__ABOUT THIS EXERCISE__
Please reproduce all of the text in the data below word for word, leaving out the lines that only mark a picture.

__THE DATA__
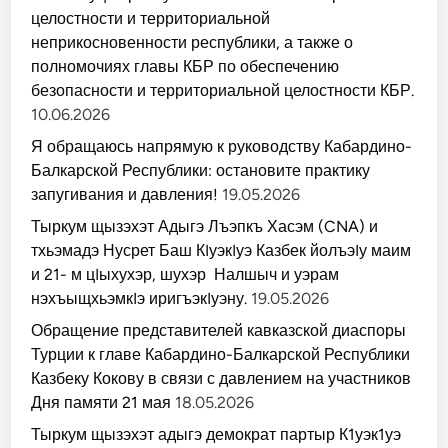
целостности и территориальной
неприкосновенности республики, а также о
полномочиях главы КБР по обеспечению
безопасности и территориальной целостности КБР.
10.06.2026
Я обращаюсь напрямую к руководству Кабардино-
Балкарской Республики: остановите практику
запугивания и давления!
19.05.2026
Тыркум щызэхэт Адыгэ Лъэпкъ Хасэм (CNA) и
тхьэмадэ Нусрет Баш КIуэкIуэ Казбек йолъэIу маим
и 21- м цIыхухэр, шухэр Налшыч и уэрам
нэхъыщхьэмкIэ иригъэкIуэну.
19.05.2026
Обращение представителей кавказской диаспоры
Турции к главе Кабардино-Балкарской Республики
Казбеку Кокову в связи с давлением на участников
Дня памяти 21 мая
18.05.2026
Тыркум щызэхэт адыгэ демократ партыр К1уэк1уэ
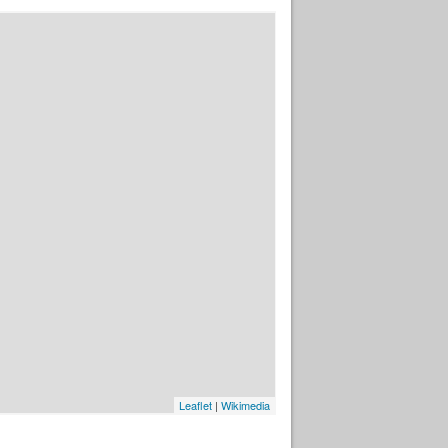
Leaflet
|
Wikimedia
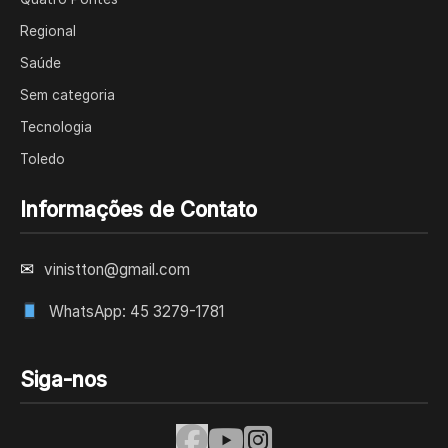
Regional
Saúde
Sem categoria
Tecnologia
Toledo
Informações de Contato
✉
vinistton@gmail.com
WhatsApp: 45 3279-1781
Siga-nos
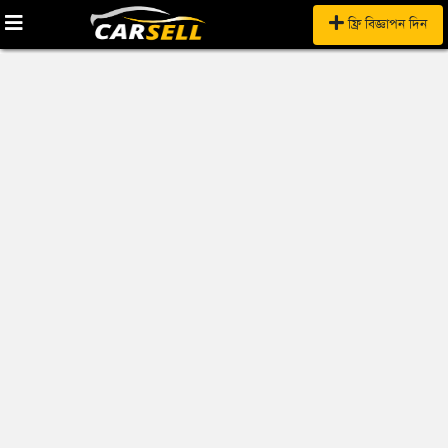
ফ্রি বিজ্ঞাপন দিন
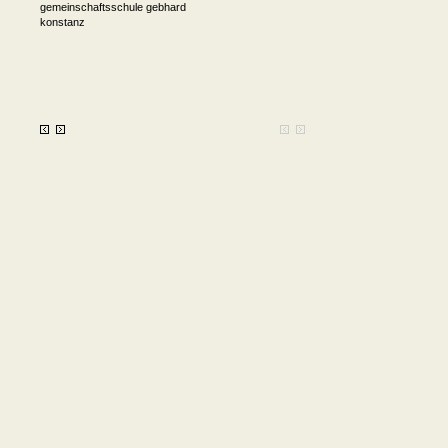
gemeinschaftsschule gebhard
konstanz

__OUTPUT OF THE EXERCISE__
целостности и территориальной
неприкосновенности республики, а также о
полномочиях главы КБР по обеспечению
безопасности и территориальной целостности КБР.
10.06.2026
Я обращаюсь напрямую к руководству Кабардино-
Балкарской Республики: остановите практику
запугивания и давления!
19.05.2026
Тыркум щызэхэт Адыгэ Лъэпкъ Хасэм (CNA) и
тхьэмадэ Нусрет Баш КIуэкIуэ Казбек йолъэIу маим
и 21- м цIыхухэр, шухэр Налшыч и уэрам
нэхъыщхьэмкIэ иригъэкIуэну.
19.05.2026
Обращение представителей кавказской диаспоры
Турции к главе Кабардино-Балкарской Республики
Казбеку Кокову в связи с давлением на участников
Дня памяти 21 мая
18.05.2026
Тыркум щызэхэт адыгэ демократ партыр К1уэк1уэ
Leaflet
|
Wikimedia
Regional
Saúde
Sem categoria
Tecnologia
Toledo
Informações de Contato
✉
vinistton@gmail.com
WhatsApp: 45 3279-1781
Siga-nos
ফ্রি বিজ্ঞাপন দিন
gemeinschaftsschule gebhard
konstanz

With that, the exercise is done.